[Data records]
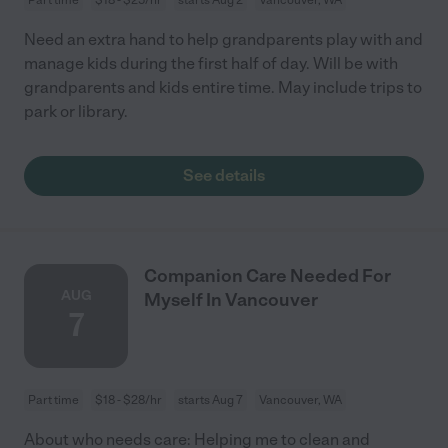
Need an extra hand to help grandparents play with and
manage kids during the first half of day. Will be with
grandparents and kids entire time. May include trips to
park or library.
See details
Companion Care Needed For
AUG
Myself In Vancouver
7
Part time
$18 - $28/hr
starts Aug 7
Vancouver, WA
About who needs care: Helping me to clean and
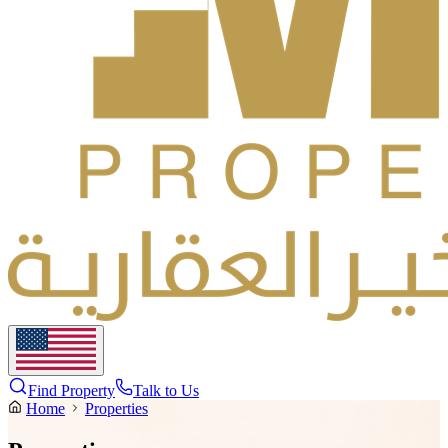
Find Property
Talk to Us
Home
Properties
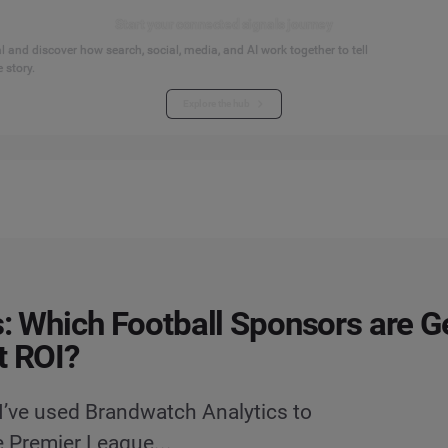
Start your connected signals journey
 and discover how search, social, media, and AI work together to tell
 story.
Explore the hub
s: Which Football Sponsors are G
t ROI?
 I’ve used Brandwatch Analytics to
e Premier League...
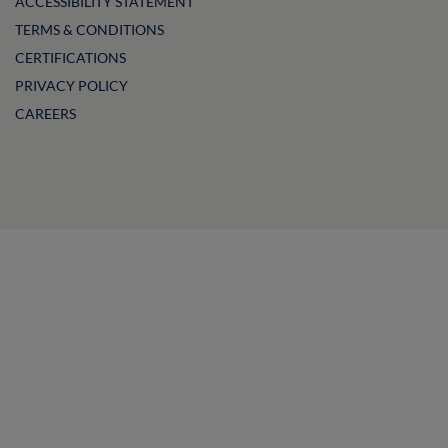
ACCESSIBILITY STATEMENT
TERMS & CONDITIONS
CERTIFICATIONS
PRIVACY POLICY
CAREERS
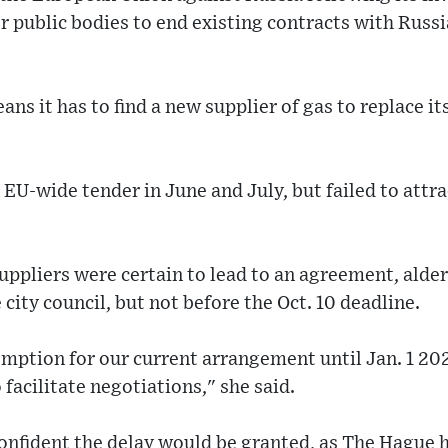
 public bodies to end existing contracts with Russ
ans it has to find a new supplier of gas to replace i
n EU-wide tender in June and July, but failed to attr
suppliers were certain to lead to an agreement, ald
e city council, but not before the Oct. 10 deadline.
emption for our current arrangement until Jan. 1 20
 facilitate negotiations," she said.
onfident the delay would be granted, as The Hague ha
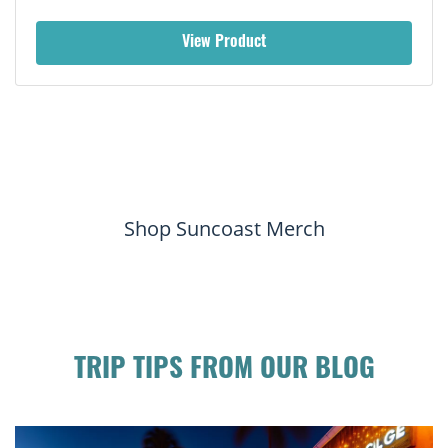
View Product
Shop Suncoast Merch
TRIP TIPS FROM OUR BLOG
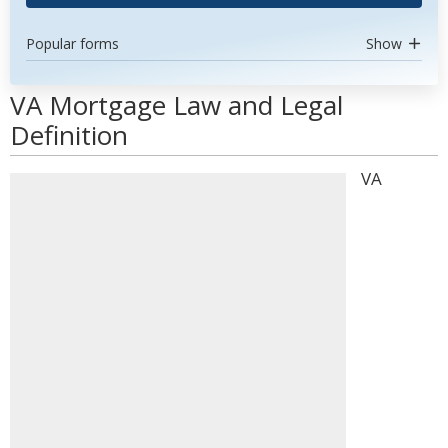
Popular forms
Show
VA Mortgage Law and Legal
Definition
VA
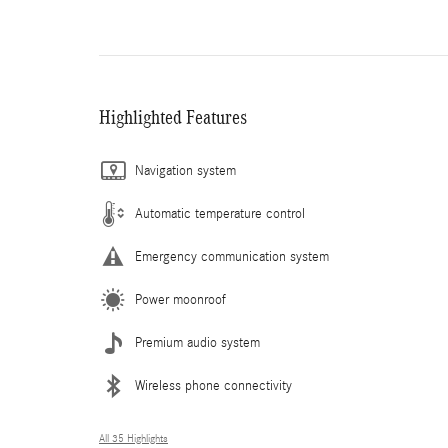
Highlighted Features
Navigation system
Automatic temperature control
Emergency communication system
Power moonroof
Premium audio system
Wireless phone connectivity
All 35 Highlights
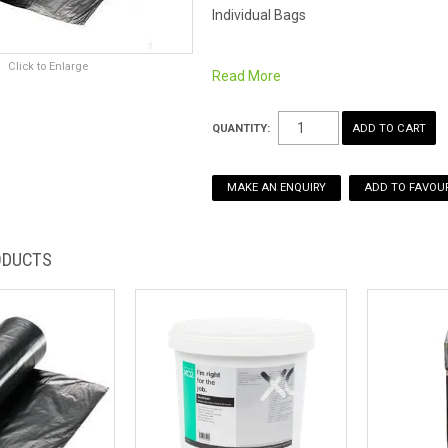
Individual Bags
Click to Enlarge
Also available in
carton of 500
Read More
Sanitary Bin Gel-Odour Neutraliser
als
QUANTITY:
MAKE AN ENQUIRY
ADD TO FAVOUR
ODUCTS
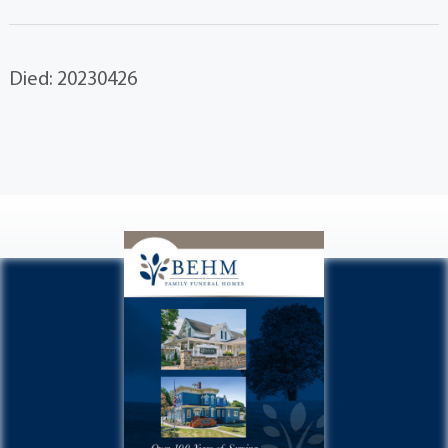
Died: 20230426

- [Exercise prompt]
Print the lines from the beginning of the records up to and including the line containing "Vancouver, WA", word for word, with no pictures.

- [Response area]
Need an extra hand to help grandparents play with and
manage kids during the first half of day. Will be with
grandparents and kids entire time. May include trips to
park or library.
See details
Companion Care Needed For
AUG
Myself In Vancouver
7
Part time
$18 - $28/hr
starts Aug 7
Vancouver, WA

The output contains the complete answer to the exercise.